### PROVIDED RECORDS
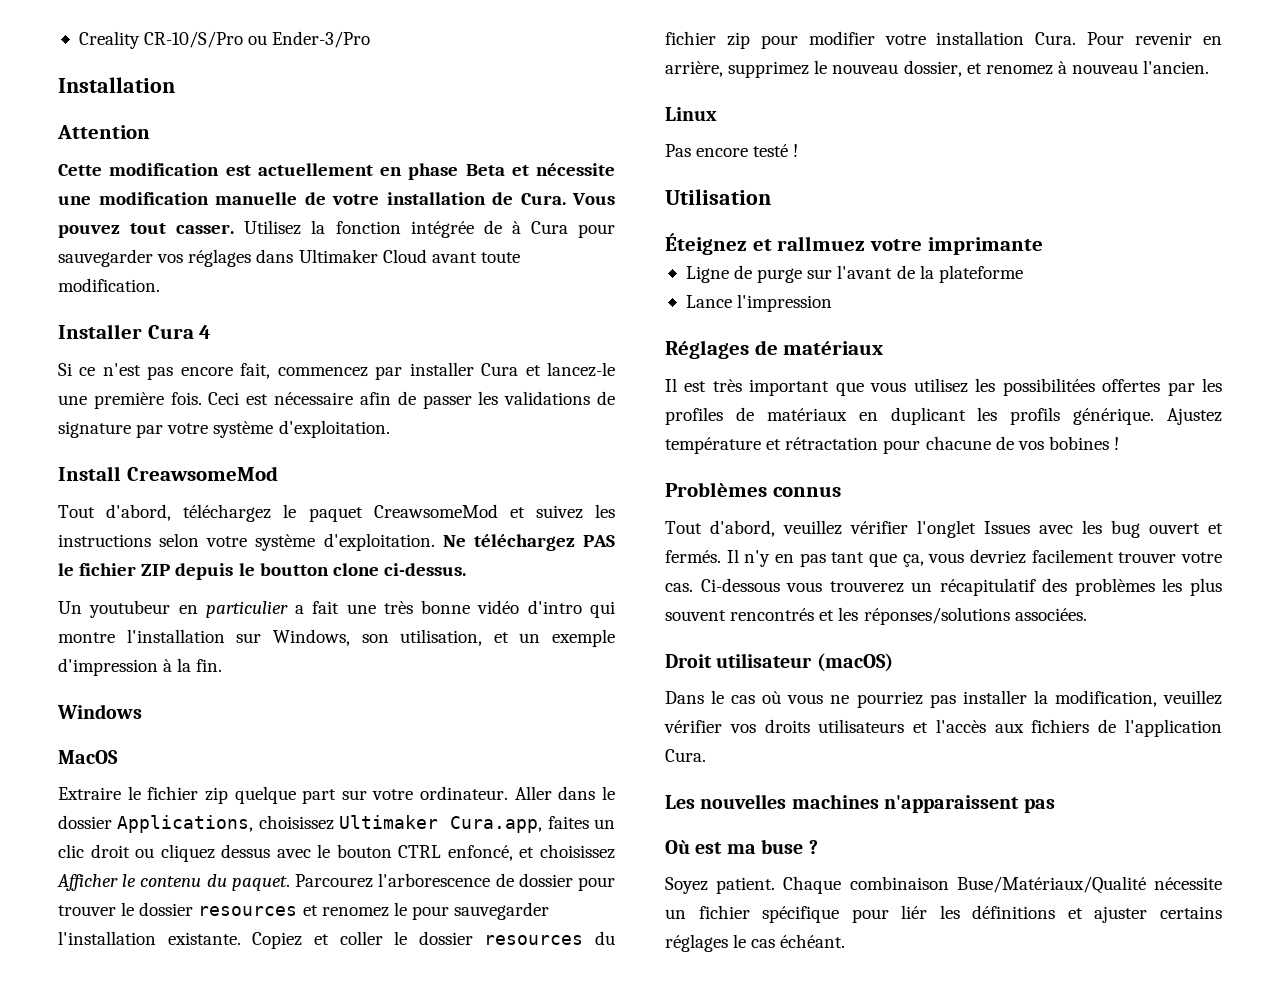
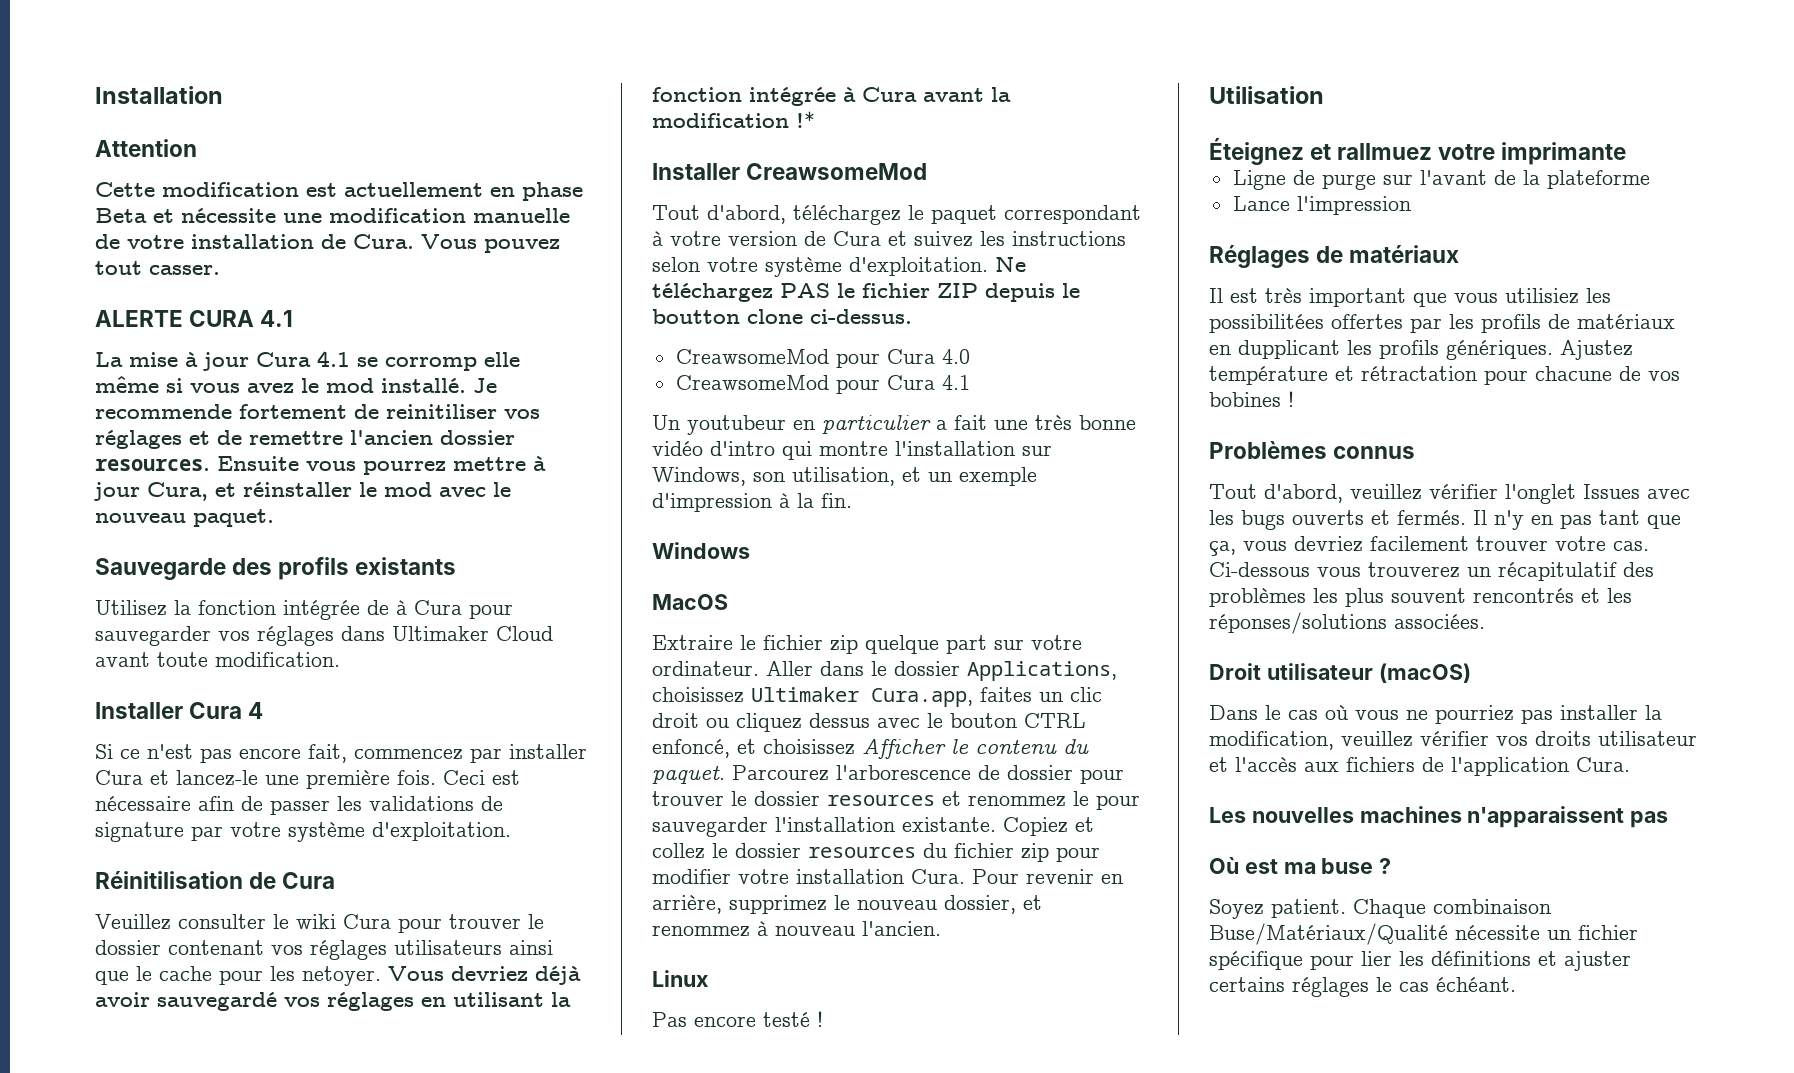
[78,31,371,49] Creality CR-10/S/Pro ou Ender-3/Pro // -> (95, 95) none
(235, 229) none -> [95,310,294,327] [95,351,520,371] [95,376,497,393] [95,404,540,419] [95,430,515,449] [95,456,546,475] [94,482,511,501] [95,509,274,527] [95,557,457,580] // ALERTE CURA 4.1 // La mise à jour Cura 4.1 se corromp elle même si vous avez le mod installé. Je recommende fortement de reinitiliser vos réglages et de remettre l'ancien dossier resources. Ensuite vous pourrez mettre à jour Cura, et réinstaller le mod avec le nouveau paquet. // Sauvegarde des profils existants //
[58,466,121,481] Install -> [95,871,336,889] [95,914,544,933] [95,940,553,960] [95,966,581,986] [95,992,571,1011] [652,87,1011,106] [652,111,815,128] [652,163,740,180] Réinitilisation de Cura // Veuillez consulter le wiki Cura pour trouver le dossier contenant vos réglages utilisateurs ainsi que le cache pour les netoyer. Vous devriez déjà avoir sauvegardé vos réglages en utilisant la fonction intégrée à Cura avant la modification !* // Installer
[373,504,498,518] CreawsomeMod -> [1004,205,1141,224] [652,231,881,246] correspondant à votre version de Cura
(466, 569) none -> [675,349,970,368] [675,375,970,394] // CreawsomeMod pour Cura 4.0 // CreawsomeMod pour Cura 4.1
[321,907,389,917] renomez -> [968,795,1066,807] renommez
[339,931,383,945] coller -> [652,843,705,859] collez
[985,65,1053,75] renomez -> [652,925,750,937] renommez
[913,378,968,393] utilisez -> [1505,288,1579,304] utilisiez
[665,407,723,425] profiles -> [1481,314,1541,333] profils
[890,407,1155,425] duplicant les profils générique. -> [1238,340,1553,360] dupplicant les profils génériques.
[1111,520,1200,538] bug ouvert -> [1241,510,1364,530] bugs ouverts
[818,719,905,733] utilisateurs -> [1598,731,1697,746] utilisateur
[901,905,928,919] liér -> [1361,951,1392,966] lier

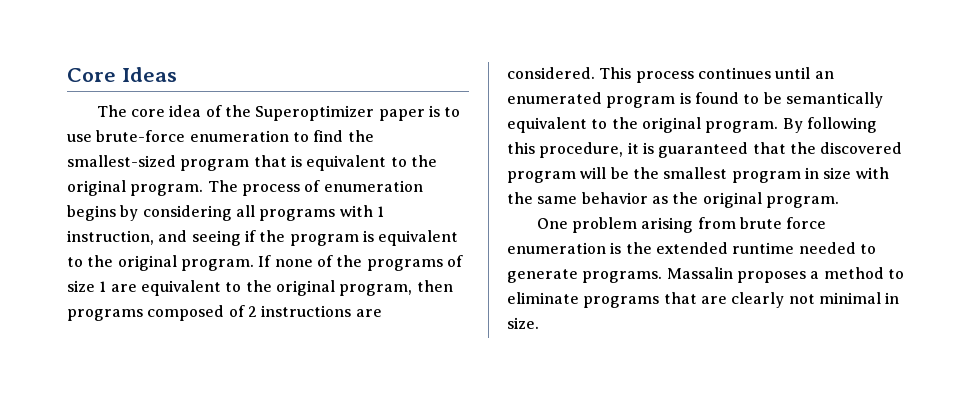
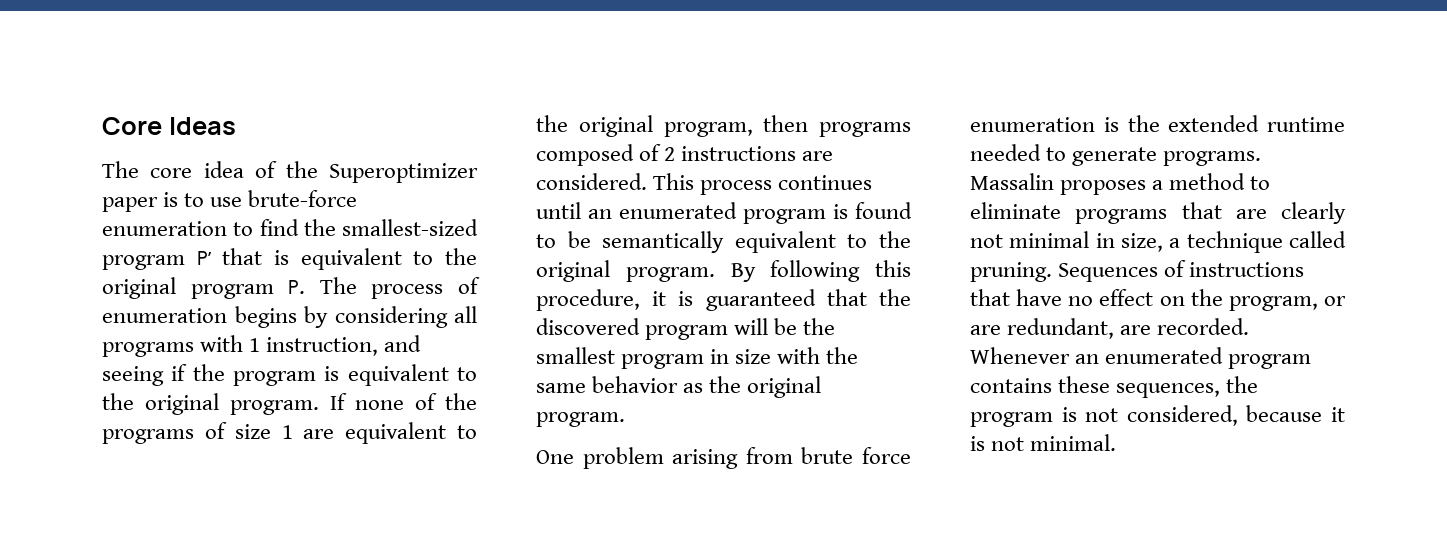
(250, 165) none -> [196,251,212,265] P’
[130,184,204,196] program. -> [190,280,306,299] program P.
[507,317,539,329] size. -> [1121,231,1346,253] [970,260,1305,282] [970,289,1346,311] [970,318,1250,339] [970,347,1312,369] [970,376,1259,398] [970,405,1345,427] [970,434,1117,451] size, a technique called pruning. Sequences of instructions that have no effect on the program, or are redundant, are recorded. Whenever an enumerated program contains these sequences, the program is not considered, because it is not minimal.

### WHAT YOU HAVE TO DO
From the first line of the entries down to the line with "[58,466,121,481] Install ->", print each line exactly; omit any picture.

### TASK RESPONSE
[78,31,371,49] Creality CR-10/S/Pro ou Ender-3/Pro // -> (95, 95) none
(235, 229) none -> [95,310,294,327] [95,351,520,371] [95,376,497,393] [95,404,540,419] [95,430,515,449] [95,456,546,475] [94,482,511,501] [95,509,274,527] [95,557,457,580] // ALERTE CURA 4.1 // La mise à jour Cura 4.1 se corromp elle même si vous avez le mod installé. Je recommende fortement de reinitiliser vos réglages et de remettre l'ancien dossier resources. Ensuite vous pourrez mettre à jour Cura, et réinstaller le mod avec le nouveau paquet. // Sauvegarde des profils existants //
[58,466,121,481] Install -> [95,871,336,889] [95,914,544,933] [95,940,553,960] [95,966,581,986] [95,992,571,1011] [652,87,1011,106] [652,111,815,128] [652,163,740,180] Réinitilisation de Cura // Veuillez consulter le wiki Cura pour trouver le dossier contenant vos réglages utilisateurs ainsi que le cache pour les netoyer. Vous devriez déjà avoir sauvegardé vos réglages en utilisant la fonction intégrée à Cura avant la modification !* // Installer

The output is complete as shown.